─── Excerpt
The decision of the Income Tax Commissioners referred to in your letter to The Times must be reversed if the rank is granted, and should be challenged if the rank is not granted.
And:
... You may rely upon me now and upon all future occasions to support the demand you make.
And:
There seems to me to be great force in your contention that where a woman doctor has to perform the duties of a colonel, in authority over a large number of different sorts of troops in a general military hospital, she should have the advantage which military rank would give in maintaining discipline among them.
Altogether sixty-two Members of Parliament gave definite promises of support and many others expressed a desire to help. Questions were asked in the House; and the amount of sympathy and interest evinced by Members were astonishing to those who made the usual official replies. It was, however, too late in the session to do more. Parliament was on the point of dissolving, and every one’s thoughts were concerned with the coming election.
When the new House of Commons met in February 1919, the Prime Minister and Mr. Bonar Law were pledged ‘to remove all existing inequalities of the law as between men and women.’ The doctors circularised the new House without delay, desiring to obtain consideration for their requests before the new Army Act and Finance Act were drafted. The documents forwarded to Members were entitled: ‘Memorandum on the position of Women Doctors serving under the War Office,’ and ‘Application for Relief under Service Rate of Income Tax by Women Doctors serving the War Office.’ The first requested that legislation might ‘be introduced under the New Army Act to enable women doctors serving under or attached to the War Office to hold Commissions.’ The second asked for an alteration in the wording of the Income Tax Act.
In 1915–16, the doctors had claimed to be assessed under the Service Rate of Income Tax, quoting Schedule E, page 2:
Persons who have served during the year as members of any of the naval or military forces of the Crown, or in service of a naval or military character in connection with the present war for which payment is made out of money provided by Parliament ... special rates of tax and scales of allowances are applicable to the pay in connection with any such service.
The Surveyor of Taxes, however, disallowed the claim, though he could give no reason for doing so. The matter was referred to the Secretary of the Board of Inland Revenue in 1916–17, and without giving any reason, he also informed them that they were not eligible for the special rate of tax. In 1917–18, an appeal was heard by the Income Tax Commissioners, who decided that ‘on the wording of the Section relief could not be granted,’ and advised them to spend a large sum of money in making an application to the High Court. All these persons were profuse in expressions of sympathy, which were naturally irritating to women who were only asking for justice. The application to Parliament made a point of asking that relief might be made retrospective over the years 1914–1919. This appeal to the House of Commons met with far less response than the first one had done. Members who had written almost gushingly before the general election, forgot to reply at all; others thought that everything had been done which could be done, or pointed out that the War was over; and when unsatisfactory replies to questions were received and friends moved the adjournment of the House, sufficient support was not forthcoming.
──────
─── Data
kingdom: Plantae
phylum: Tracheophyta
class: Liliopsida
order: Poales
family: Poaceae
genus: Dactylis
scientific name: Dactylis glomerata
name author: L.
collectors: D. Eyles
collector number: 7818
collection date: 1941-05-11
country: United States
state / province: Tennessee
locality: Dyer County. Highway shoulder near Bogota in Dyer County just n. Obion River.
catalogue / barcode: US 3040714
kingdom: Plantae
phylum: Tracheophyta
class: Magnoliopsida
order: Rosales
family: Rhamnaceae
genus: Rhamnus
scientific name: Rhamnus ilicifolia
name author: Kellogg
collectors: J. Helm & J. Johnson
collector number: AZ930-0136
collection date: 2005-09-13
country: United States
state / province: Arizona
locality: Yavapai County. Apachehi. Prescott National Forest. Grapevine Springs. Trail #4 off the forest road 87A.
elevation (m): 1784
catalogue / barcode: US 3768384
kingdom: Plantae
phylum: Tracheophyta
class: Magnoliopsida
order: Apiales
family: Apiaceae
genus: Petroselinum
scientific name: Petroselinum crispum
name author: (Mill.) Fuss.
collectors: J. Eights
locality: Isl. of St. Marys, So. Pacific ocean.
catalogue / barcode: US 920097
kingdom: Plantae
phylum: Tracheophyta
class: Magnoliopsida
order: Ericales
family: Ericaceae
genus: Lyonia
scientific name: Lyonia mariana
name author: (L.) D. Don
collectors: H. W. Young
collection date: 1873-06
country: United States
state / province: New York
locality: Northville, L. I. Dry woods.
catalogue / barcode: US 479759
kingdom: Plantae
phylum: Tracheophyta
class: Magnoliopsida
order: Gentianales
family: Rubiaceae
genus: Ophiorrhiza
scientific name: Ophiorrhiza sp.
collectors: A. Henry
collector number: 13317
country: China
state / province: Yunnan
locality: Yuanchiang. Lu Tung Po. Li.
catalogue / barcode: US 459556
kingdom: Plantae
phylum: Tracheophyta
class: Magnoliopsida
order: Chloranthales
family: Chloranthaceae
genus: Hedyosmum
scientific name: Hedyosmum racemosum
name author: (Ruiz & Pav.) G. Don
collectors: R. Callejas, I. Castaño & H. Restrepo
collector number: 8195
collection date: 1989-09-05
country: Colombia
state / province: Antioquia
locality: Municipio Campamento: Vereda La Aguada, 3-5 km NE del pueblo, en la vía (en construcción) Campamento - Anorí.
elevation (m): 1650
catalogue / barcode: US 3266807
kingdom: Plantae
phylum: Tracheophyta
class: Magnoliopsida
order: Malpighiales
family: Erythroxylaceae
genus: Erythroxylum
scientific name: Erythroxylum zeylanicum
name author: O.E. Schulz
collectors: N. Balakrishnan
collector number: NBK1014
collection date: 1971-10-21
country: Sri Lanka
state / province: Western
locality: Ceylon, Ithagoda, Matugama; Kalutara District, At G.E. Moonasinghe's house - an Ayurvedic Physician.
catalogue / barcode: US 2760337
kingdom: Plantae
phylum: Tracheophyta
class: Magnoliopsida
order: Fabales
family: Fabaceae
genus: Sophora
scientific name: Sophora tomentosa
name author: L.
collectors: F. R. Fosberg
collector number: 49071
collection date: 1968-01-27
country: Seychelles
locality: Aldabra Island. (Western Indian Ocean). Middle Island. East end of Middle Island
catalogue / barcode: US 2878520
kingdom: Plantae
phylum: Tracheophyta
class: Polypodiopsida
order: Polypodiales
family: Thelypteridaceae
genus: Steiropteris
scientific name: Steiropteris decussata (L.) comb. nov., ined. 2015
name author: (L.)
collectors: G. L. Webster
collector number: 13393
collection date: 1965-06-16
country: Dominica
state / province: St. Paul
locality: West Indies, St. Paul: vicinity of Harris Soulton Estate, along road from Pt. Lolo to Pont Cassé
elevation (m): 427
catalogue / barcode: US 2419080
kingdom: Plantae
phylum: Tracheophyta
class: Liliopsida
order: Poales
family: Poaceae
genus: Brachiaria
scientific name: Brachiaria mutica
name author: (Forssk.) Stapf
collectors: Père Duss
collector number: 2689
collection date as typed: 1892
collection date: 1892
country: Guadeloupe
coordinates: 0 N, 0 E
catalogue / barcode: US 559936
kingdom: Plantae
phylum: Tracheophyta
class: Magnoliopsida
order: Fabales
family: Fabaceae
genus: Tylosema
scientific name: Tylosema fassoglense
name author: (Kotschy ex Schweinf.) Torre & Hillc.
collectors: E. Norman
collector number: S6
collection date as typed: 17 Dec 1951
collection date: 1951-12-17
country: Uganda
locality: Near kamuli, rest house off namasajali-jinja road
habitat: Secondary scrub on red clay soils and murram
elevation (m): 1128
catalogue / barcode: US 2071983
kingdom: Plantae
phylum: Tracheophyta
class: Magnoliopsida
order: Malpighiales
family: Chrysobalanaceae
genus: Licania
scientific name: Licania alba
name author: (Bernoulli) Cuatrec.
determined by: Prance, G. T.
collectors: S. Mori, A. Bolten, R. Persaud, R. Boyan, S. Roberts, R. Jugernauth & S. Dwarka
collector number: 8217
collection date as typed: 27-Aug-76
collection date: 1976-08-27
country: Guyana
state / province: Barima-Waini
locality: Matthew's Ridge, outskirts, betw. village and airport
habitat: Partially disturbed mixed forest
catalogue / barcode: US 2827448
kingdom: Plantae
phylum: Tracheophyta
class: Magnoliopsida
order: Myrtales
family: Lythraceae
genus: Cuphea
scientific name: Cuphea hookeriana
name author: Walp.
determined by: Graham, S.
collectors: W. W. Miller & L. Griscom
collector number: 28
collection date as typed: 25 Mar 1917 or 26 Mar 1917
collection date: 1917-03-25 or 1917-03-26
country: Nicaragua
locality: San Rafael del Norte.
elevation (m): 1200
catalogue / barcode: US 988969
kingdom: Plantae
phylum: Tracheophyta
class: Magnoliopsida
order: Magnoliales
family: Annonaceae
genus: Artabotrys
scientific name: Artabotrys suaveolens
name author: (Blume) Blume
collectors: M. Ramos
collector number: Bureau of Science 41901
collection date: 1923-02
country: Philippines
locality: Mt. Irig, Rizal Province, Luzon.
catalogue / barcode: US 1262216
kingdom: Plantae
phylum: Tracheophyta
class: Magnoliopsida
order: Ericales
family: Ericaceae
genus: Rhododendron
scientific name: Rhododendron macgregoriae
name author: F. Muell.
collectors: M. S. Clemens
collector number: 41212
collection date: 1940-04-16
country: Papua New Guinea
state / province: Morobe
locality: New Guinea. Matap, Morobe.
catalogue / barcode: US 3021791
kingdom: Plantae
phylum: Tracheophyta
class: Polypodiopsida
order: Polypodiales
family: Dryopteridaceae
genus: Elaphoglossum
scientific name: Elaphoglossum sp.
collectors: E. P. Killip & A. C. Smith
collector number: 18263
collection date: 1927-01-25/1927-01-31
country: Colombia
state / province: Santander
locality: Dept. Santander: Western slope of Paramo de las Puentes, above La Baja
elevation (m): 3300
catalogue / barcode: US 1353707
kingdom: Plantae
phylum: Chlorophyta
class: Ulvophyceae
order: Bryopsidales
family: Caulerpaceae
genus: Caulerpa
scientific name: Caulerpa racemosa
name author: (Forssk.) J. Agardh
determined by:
──────
● Task brief
Write out everything from "The decision of" down to "discipline among them." in the text on women doctors serving the War Office, substituting "commission" for "rank" each time it appears. The rows play no part in this.

● Exercise result
The decision of the Income Tax Commissioners referred to in your letter to The Times must be reversed if the commission is granted, and should be challenged if the commission is not granted.
And:
... You may rely upon me now and upon all future occasions to support the demand you make.
And:
There seems to me to be great force in your contention that where a woman doctor has to perform the duties of a colonel, in authority over a large number of different sorts of troops in a general military hospital, she should have the advantage which military commission would give in maintaining discipline among them.